(COVINGTON, La.) In years past, St. Paul’s seniors who were academically eligible were given the opportunity to enroll in a free period. The creation of this elective was intended to give burdened seniors a break so that they may catch up on school work and college applications, while also introducing them to the free time that they would be confronted with in the coming four years.
This year, however, free period has been replaced with the Apprenticeship Program after seniors began to request time to leave the campus and intern.
“What we learned from (free period) is that a handful of seniors each year came and said so I have this free time, can I go off campus and do this,” Principal Trevor Watkins said. “And we began to think about it, and thought, why not? That’s a good use of that time. They were making very productive use of the time elsewhere, and so it morphed away from the so called ‘free period’ towards an apprenticeship.”
According to school administration, though the free period was created to take a load off of encumbered seniors, the elective came to be abused by some. Instead of making use of the time to catch up on college essays or study for a physics test, a number of students chose to wander around campus or play hacky sack.
“We found that the students who used the free period were not necessarily the students who needed the free period,” Watkins said, “and it just became an opportunity to hang out around the campus and became a pain for a lot of people — you know, noise outside of classrooms and making a mess in the library. It didn’t work.”

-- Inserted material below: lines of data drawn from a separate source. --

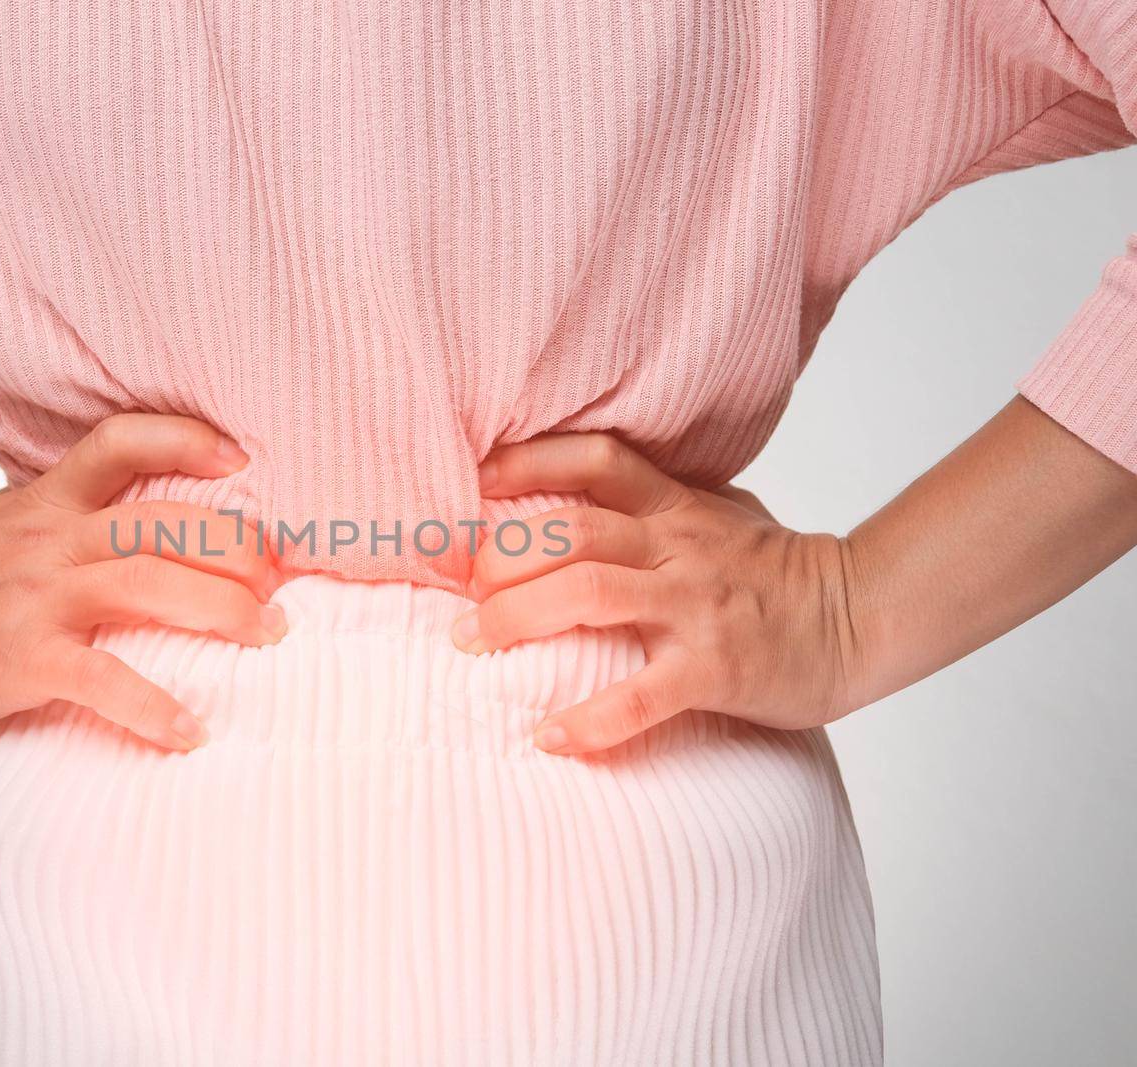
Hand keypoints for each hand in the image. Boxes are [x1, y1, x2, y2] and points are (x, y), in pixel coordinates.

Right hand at [0, 414, 283, 746]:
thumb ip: (52, 506)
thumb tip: (108, 502)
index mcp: (48, 502)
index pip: (122, 441)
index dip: (187, 439)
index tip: (242, 457)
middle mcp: (54, 540)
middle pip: (165, 521)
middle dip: (238, 545)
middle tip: (281, 578)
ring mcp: (41, 598)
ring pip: (152, 586)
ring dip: (223, 612)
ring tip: (271, 636)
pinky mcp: (25, 659)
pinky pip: (106, 681)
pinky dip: (155, 708)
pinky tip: (191, 733)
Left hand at [456, 433, 860, 755]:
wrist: (860, 617)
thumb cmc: (776, 571)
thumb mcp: (718, 513)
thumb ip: (655, 501)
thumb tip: (576, 495)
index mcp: (676, 507)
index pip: (596, 460)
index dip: (530, 461)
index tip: (474, 482)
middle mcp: (679, 547)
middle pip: (572, 530)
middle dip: (502, 558)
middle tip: (463, 591)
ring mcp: (695, 607)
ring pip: (588, 593)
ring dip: (518, 618)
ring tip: (471, 645)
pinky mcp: (714, 669)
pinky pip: (639, 695)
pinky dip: (588, 721)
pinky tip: (547, 736)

This year, seniors who wished to intern at a local business had the opportunity to organize their schedules so that both of their electives were back to back, thus opening up three hours for them to travel and work during the school day. Students who take part in the program are expected to stay on track academically, follow the St. Paul’s disciplinary code while at the host site, provide their own transportation, and carry themselves in a professional manner.
Senior Beren Perry has taken on an internship at the Animal Health Clinic in downtown Covington, where he completes various tasks to assist a veterinary technician.
“The vet tech will give me any number of things to do,” Perry said. “I can pull up vaccines, go do a yearly check-in and interact with patients, or I can pull up the charts and surgeries and record the animal’s vitals.”
Though many seniors opt to pursue an internship that mirrors a career they have long envisioned themselves fulfilling, Perry elected to go out of his comfort zone.
“I haven’t really become more interested in the veterinary career,” Perry said. “Rather, I have learned that I don’t want to do anything involving veterinary medicine for sure. However, it was very interesting, and I am very happy that I got the experience.”
In the program’s first year, seniors have laid a notable foundation for future classes, working in several different fields and practices.
“We’ve got maybe 15 guys,” Watkins said, “and I would say that the apprenticeships that they are doing are fairly significant. We have a couple of students that go into surgery at the local hospital, one works with a vet, one works in physical therapy, one is in an architect’s office. They are learning things that they could never pick up in a classroom.”
Watkins feels that the internships are good both in the sense that students may fall in love with a career or find out that they have no interest in it whatsoever.
“Two things can happen,” Watkins said. “The student can learn that that’s something they really enjoy and they would like to do, or they can learn that this is something that they really don’t like and don’t want to pursue, and that’s equally important.”
In the future, Watkins hopes to see the program evolve so that students are also using it to serve the community.
“I do wish that more of our students would take the opportunity to do not necessarily job-oriented apprenticeships but service oriented apprenticeships,” Watkins said. “Maybe to be a regular down at the food bank, to be a regular at the humane society. There’s no reason a student needs to think only in terms of a business or job.”
Students are not prohibited from earning a compensation for their apprenticeships, but they will not receive any academic or service credit from the school.
Students interested in qualifying for the apprenticeship program should inquire in the Guidance Counseling Center.